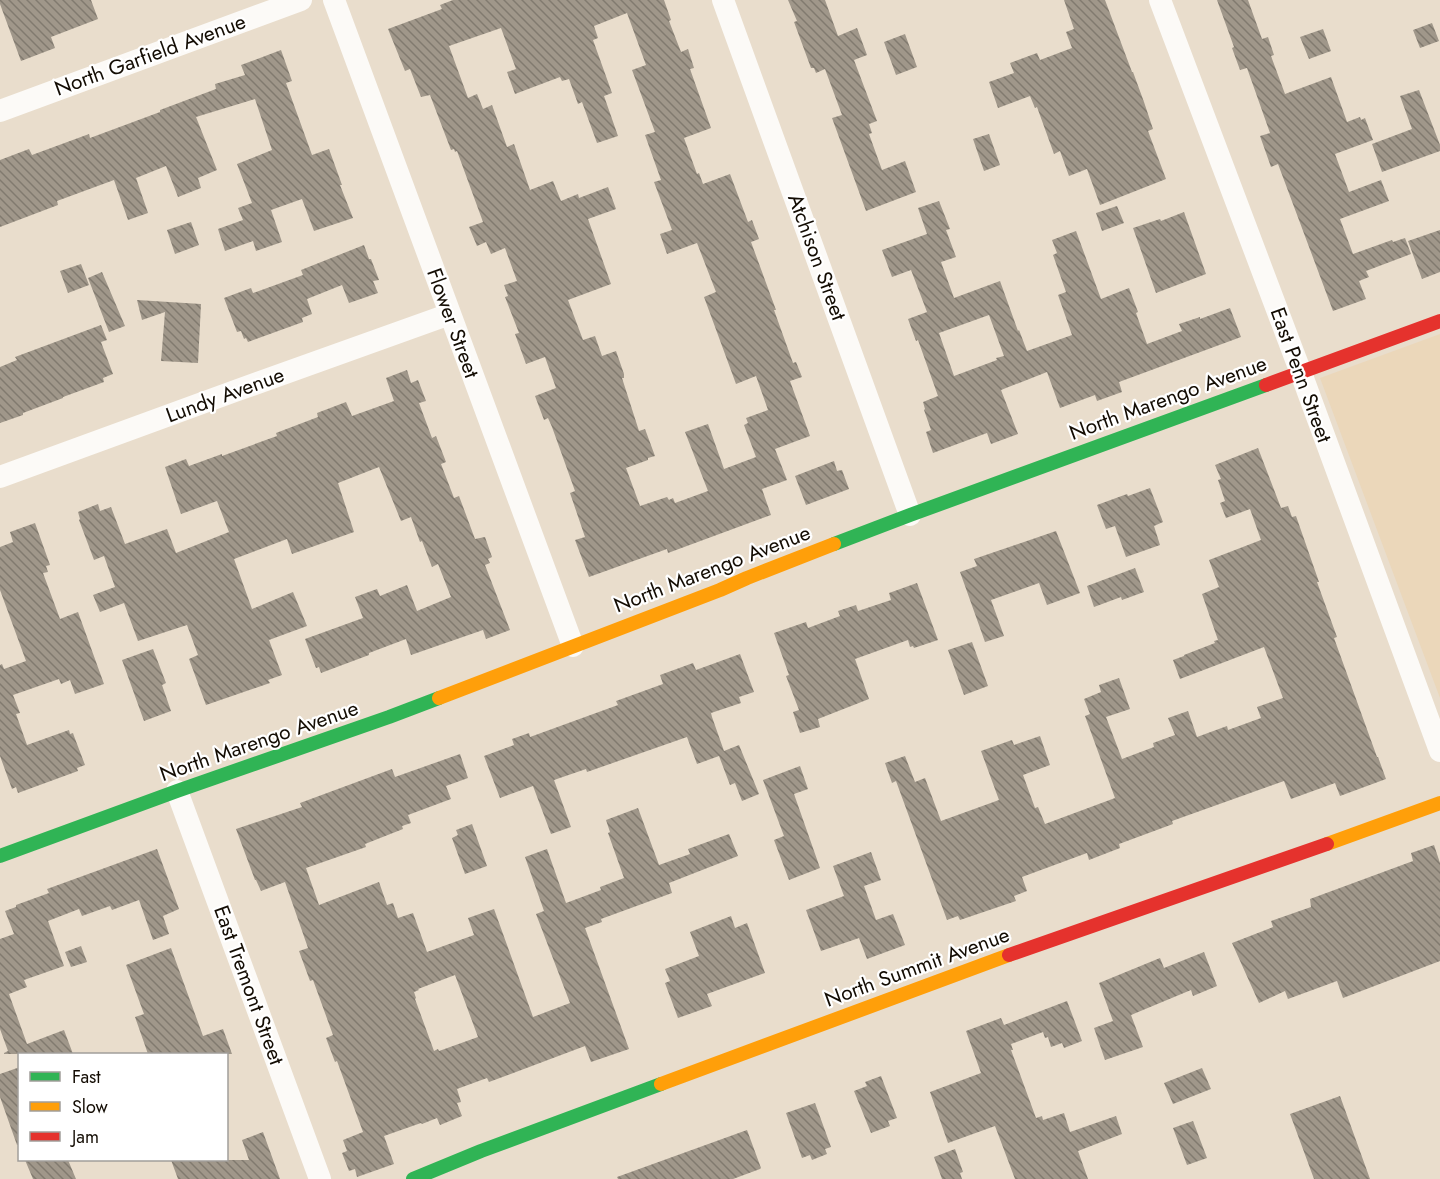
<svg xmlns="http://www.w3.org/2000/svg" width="1440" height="1179" font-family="Jost,sans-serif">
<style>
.built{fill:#ebd7ba}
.building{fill:url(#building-back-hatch);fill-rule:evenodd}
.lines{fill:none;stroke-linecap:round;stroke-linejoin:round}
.street{stroke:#fcfaf7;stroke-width:22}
.fast{stroke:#30b455;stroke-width:14}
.slow{stroke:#ff9f0a;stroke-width:14}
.jam{stroke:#e5322d;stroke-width:14}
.labels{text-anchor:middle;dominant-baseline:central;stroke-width:4.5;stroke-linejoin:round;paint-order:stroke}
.street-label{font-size:21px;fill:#130c03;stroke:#fff}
</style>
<defs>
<pattern id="building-back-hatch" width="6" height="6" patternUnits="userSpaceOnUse" patternTransform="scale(1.5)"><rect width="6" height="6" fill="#a0978a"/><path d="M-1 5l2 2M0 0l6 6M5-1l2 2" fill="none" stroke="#817a6f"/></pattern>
</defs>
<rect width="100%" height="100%" fill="#e9ddcc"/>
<path class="built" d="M1440,334V698L1320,378Z"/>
<path class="building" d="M0,0H91L98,19L51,37L55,48L21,61L0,4Z
M453,0H664L671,20L669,21L681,52L688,49L694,68L690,69L711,128L684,138L697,174L699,173L703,184L730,174L748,222L752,220L759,239L751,242L776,310H774L793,363L796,362L802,377L790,381L810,436L775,449L787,480L762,489L771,515L668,553L667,549L589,577L575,540L585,537L570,493L575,491L552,427L548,418L544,420L535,396L556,388L545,357L526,364L515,334L519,333L505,297L508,296L504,285L517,281L505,248L491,254L486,242L477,246L469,227L483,222L457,151L455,152L454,149L451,150L430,95L421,97L410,69L405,71L388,29L442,9L440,5ZM627,13L646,65L632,70L655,132L645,135L661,180L654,182L672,230L660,234L667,254L697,243L716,292L704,297L736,384L756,376L768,410L746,418L748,423L744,425L756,457L724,469L708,424L685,432L708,491L675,503L673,498L669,500L667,497L640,506L626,468L648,460V458L655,456L645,429L639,431L622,378H624V374L616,351L602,356L595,336L583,340L568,300L611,284L588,219L616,209L608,187L579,198L578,194L561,201L553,181L530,190L514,144L507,147L492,105L483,109L477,94L468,98L449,46L501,28L516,69L507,72L515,94L560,77L562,81L569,79L578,104L582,102L597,143L618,136L604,96L612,93L593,40L598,38L594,26Z
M788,0H825L838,36L857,28L867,55L854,60L877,121L869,124L872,133L869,134L882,170L905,161L916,192L866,211L832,118L842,115L825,69L816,73L814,68H811L794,22L797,21Z
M1064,0H1105L1132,72H1133L1144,102L1153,129L1148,131L1166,179L1100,205L1087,169L1069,176L1060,151L1054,154L1037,107L1035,108L1030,96L998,108L989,82L1014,73L1010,63L1037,53L1040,60L1072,48L1066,32L1074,29Z
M1217,0H1248L1262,39L1268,37L1274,55L1271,56L1285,94L1331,77L1347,122L1360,117L1361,120L1365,118L1373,140L1335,154L1349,192L1381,180L1389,201L1340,219L1353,254L1392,240L1393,242L1405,238L1411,254L1366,271L1369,277L1359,281L1366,299L1333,311L1278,164L1271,167L1260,136L1270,133L1247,68L1240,70L1232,48L1234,47Z
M1432,23L1439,41L1420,48L1413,30Z
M1323,29L1331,51L1309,59L1300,37Z
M905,34L917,67L896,75L884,42Z
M281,50L292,81L286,83L312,155L329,149L342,185H340L353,218L314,231L302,199L271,210L282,242L256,251L253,241L225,251L218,229L243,220L238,208L252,203L237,164L272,150L255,99L196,117L217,170L198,178L201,188L178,197L166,166L136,178L148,213L128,220L114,180L57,201L58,205L0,227V160L29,149L32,155L89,134L90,138L160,112V110L216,89L215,84L245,75L241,65Z
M1419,90L1440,145V151L1382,172L1372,144L1412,129L1400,96Z
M989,134L1000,165L984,171L973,139Z
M939,201L950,229L946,230L956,257L941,262L954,298L1000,281L1018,331L1019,330L1027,351L1072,335L1058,295L1066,292L1053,255L1057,253L1052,240L1076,231L1101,299L1129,288L1138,312L1136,313L1147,344L1182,331L1179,324L1200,317V319L1230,308L1241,337L1119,382L1122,392L1097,401L1095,395L1060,408L1047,372L1001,390L1018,434L991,444L987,433L933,453L926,432L931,430L924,410L925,409L923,402L938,396L918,340L916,341L908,319L927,312L911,270L892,277L882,250L927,234L918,208ZM989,315L1004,356L996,358L997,360L954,376L939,333Z
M1117,206L1124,223L1102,231L1096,213Z
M1184,212L1206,274L1156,293L1133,228L1160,219L1161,221Z
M191,222L199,245L175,254L167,230Z
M1440,230V272L1422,279L1408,241Z
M364,245L369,259H371L379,280L373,281L378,293L349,303L342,285L307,299L312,314L302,318L303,322L248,342L246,338L244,339L241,331L237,332L224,298L251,288L253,293L303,275L301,270Z
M81,264L89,285L68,293L60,271Z
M102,272L125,326L109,332L88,278Z
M137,300L201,304L198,363L161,361L165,312L142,320Z
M101,325L107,340L101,342L113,374L103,378L104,382L63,397V398L23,413V415L0,423V367L17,360L15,357Z
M407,370L411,383L418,380L426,401L419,403L432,438L436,436L446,462L441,464L454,498L459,496L475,539L485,537L492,557L488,559L490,563L485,565L510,630L486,639L483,630L411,655L406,639L369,653V655L321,673L319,667L316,668L305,639L363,618L355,597L377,589L380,596L407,585L417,611L451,597L438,564L432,567L422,541L420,542L411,517L401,521L379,467L338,483L354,532L292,554L287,539L234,559L252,609L293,592L307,626L269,640L282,675L268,680L270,683L206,705L189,659L198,655L187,625L138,641L124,603L100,612L93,595L115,587L104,556L94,560L79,520L80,519L78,512L98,504L100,511L111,507L125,544L167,529L176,553L229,532L217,501L181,514L165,467L186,459L189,466L222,454V456L277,436L276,433L318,417L317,413L346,402L352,416L394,401L386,378Z
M1258,448L1281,508L1288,506L1292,517L1296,516L1319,582H1317L1337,637L1334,638L1377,757H1378L1386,779L1340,796L1335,783L1291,799L1284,781L1172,821L1173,824L1119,844L1120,848L1089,860L1087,853L1022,877L1027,891L1014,896L1016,901L960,920L958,916L947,920L896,781L892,783L885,763L905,756L915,782L925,778L941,821L999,800L981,751L1012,740L1014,745L1040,736L1050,765L1023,775L1035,808L1038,807L1045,824L1115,798L1085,716L1090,714L1084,699L1101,692L1099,685L1119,678L1130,709L1106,717L1122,759L1154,747L1153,743L1175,735L1168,718L1188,711L1197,737L1227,726L1228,730L1261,718L1257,707L1283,698L1264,647L1180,679L1173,660L1184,656V655L1215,643L1214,641L1218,640L1202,594L1219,587L1209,560L1261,540L1250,509L1226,518L1220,503L1225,501L1218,480L1221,479L1215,465Z
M834,461L837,471L842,470L849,489L806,505L795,476Z
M1150,488L1163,522L1154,526L1160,545L1126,557L1115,526L1106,529L1097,505L1127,494L1128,496Z
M35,523L50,565L46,566L48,572L43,573L60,619L78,612L104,684L75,694L70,680L61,684L59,679L13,695L20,713L16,714L27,745L69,730L70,734L73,733L74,736L85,765L77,768L78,771L18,793L16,787L12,789L0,756V665L2,664L4,669L26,661L0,590V547L13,542L10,532Z
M1056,531L1080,593L1047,605L1039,583L991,600L1004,636L985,642L960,572L977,566L974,559Z
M1135,568L1144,592L1122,600L1121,597L1094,607L1087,586Z
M917,583L938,640L914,648L913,646L910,647L908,640L855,659L869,699L818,719L820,727L800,733L793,712L799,710L786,676L789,675L774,633L806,622L808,628L840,616L838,611L856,605L858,611L891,600L889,593Z
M972,642L988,686L964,695L948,650Z
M153,649L166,683L162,685L171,711L144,721L122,660Z
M740,654L754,692L739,697L741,703L711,713L712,717L724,751L739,745L759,794L742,801L735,783L730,785L719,756L697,764L687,737L587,772L586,769L554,780L571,827L551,834L533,786L500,798L484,756L514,745L512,739L529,733L530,737L618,705L616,701L663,684L660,675L693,663L696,670Z
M460,754L468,778L446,786L451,799L408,815L411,823L402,826L403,829L365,844L366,847L306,868L319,905L379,882L387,905L393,903L398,918L413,913L427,952L474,935L468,918L494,909L533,1017L570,1003L536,914L544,911L525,857L547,849L566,903L601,890L600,887L624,878L608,833L610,832L606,820L638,808L659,865L690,854L688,849L729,834L738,856L669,883L672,893L601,919L602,922L585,928L629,1049L591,1062L585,1046L489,1082L487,1078L457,1089L461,1102L457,1103L462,1116L440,1125L437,1118L422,1124L421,1123L384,1136L394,1164L357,1177L355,1169L349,1171L342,1153L347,1151L343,1140L363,1132L337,1061L335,1062L326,1038L333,1035L313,980L310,981L299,951L308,948L285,882L261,891L256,880H255L236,829L302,807L300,803L392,769L395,777ZM455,975L478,1037L439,1051L438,1049L434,1051L415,999L416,998L414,992L419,990L418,989Z
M800,766L808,789L794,794L820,868L789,880L774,840L784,836L763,780Z
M472,824L487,866L465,874L452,838L458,835L456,830Z
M1434,845L1440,863V961L1343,998L1337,981L1288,999L1285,991L1259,1003L1232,943L1273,927L1271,921L1311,907L1310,899L1413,861L1411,853Z
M157,849L179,909L163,916L169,934L153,940L139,900L112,910L110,906L82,916L79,909L48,921L64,966L24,980L27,987L9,994L27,1044L64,1030L73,1054H4V1053L8,1051L0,1029V939L14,934L5,911L16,907V905L49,893L47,889Z
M871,852L881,880L864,886L876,920L893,914L905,945L867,959L859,938L821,951L806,910L844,896L833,866Z
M731,916L735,928L747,923L765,973L707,994L712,1006L678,1018L665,983L670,981L665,969L699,956L690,932Z
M81,946L87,962L71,967L65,952Z
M171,948L203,1036L223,1029L232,1054H148L135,1017L144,1014L126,965Z
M1204,952L1217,986L1193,996L1191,990L1131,1015L1143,1047L1105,1060L1094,1028L1113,1021L1099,983L1160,958L1164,968Z
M1067,1001L1082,1041L1064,1048L1062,1043L1051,1047L1048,1037L1045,1038L1043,1032L1011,1044L1013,1050H1011L1036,1118L1042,1116L1043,1120L1064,1113L1070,1132L1116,1116L1122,1134L1078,1151L1088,1179H1015L995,1126L948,1143L930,1092L981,1073L966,1031L1001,1018L1004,1025Z
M20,1067V1144L17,1145L0,1097V1074Z
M1202,1068L1211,1089L1173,1104L1164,1083Z
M881,1076L897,1118L888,1121L890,1126L871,1133L854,1091L867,1086L865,1082Z
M1340,1096L1370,1179H1314L1290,1114Z
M815,1103L831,1147L825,1149L827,1154L812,1160L810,1155L802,1158L786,1113Z
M1193,1121L1207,1158L1187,1165L1173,1128Z
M747,1130L761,1168L760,1169L733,1179H618L617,1177Z
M263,1132L280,1179H178L171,1160H249L242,1140Z
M955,1149L963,1172L960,1173L962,1179H942L934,1157Z
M25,1160H68L76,1179H33Z"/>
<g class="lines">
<path class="street" d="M334,0L573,646
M723,0L910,515
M1160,0L1301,373L1440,751
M0,111L301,0
M0,477L235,391L450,314
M177,791L320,1179"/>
<path class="fast" d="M834,544L910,515L1266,385
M0,856L177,791L389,717L439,698
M413,1179L481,1151L661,1084"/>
<path class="slow" d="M439,698L720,590L747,578L834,544
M1327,844L1440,803
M661,1084L1009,955"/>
<path class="jam" d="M1266,385L1440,321
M1009,955L1327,844"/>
</g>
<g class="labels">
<g class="street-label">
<text transform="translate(150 55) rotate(-20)">North Garfield Avenue</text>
<text transform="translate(817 257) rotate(70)">Atchison Street</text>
<text transform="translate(453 323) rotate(70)">Flower Street</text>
<text transform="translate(1301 375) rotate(70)">East Penn Street</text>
<text transform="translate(225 395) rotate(-20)">Lundy Avenue</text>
<text transform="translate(1168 398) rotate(-20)">North Marengo Avenue</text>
<text transform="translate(712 569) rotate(-21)">North Marengo Avenue</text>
<text transform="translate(259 741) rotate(-19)">North Marengo Avenue</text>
<text transform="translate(917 967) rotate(-20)">North Summit Avenue</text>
<text transform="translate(249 985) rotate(70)">East Tremont Street</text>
</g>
</g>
<rect x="18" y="1053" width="210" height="108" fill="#ffffff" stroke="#a19e9a" stroke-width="1.5"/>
<rect x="30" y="1072" width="30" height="9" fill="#30b455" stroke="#a19e9a" stroke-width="1.5"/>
<text x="72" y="1083" font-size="18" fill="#130c03">Fast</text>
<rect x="30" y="1102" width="30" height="9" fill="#ff9f0a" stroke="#a19e9a" stroke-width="1.5"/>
<text x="72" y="1113" font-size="18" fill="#130c03">Slow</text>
<rect x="30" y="1132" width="30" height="9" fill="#e5322d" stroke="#a19e9a" stroke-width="1.5"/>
<text x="72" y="1143" font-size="18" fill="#130c03">Jam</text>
</svg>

####################

Exercise -> The answer is the line with "M0,111L301,0" plus every line after it to the last line of the entries above, copied exactly and with no other lines.

Exercise solution ->
M0,111L301,0
M0,477L235,391L450,314
M177,791L320,1179"/>
<path class="fast" d="M834,544L910,515L1266,385
M0,856L177,791L389,717L439,698
M413,1179L481,1151L661,1084"/>
<path class="slow" d="M439,698L720,590L747,578L834,544
M1327,844L1440,803
M661,1084L1009,955"/>
<path class="jam" d="M1266,385L1440,321
M1009,955L1327,844"/>
</g>
<g class="labels">
<g class="street-label">
<text transform="translate(150 55) rotate(-20)">North Garfield Avenue</text>
<text transform="translate(817 257) rotate(70)">Atchison Street</text>
<text transform="translate(453 323) rotate(70)">Flower Street</text>
<text transform="translate(1301 375) rotate(70)">East Penn Street</text>
<text transform="translate(225 395) rotate(-20)">Lundy Avenue</text>
<text transform="translate(1168 398) rotate(-20)">North Marengo Avenue</text>
<text transform="translate(712 569) rotate(-21)">North Marengo Avenue</text>
<text transform="translate(259 741) rotate(-19)">North Marengo Avenue</text>
<text transform="translate(917 967) rotate(-20)">North Summit Avenue</text>
<text transform="translate(249 985) rotate(70)">East Tremont Street</text>
</g>
</g>
<rect x="18" y="1053" width="210" height="108" fill="#ffffff" stroke="#a19e9a" stroke-width="1.5"/>
<rect x="30" y="1072" width="30" height="9" fill="#30b455" stroke="#a19e9a" stroke-width="1.5"/>
<text x="72" y="1083" font-size="18" fill="#130c03">Fast</text>
<rect x="30" y="1102" width="30" height="9" fill="#ff9f0a" stroke="#a19e9a" stroke-width="1.5"/>
<text x="72" y="1113" font-size="18" fill="#130c03">Slow</text>
<rect x="30" y="1132" width="30" height="9" fill="#e5322d" stroke="#a19e9a" stroke-width="1.5"/>
<text x="72" y="1143" font-size="18" fill="#130c03">Jam</text>
</svg>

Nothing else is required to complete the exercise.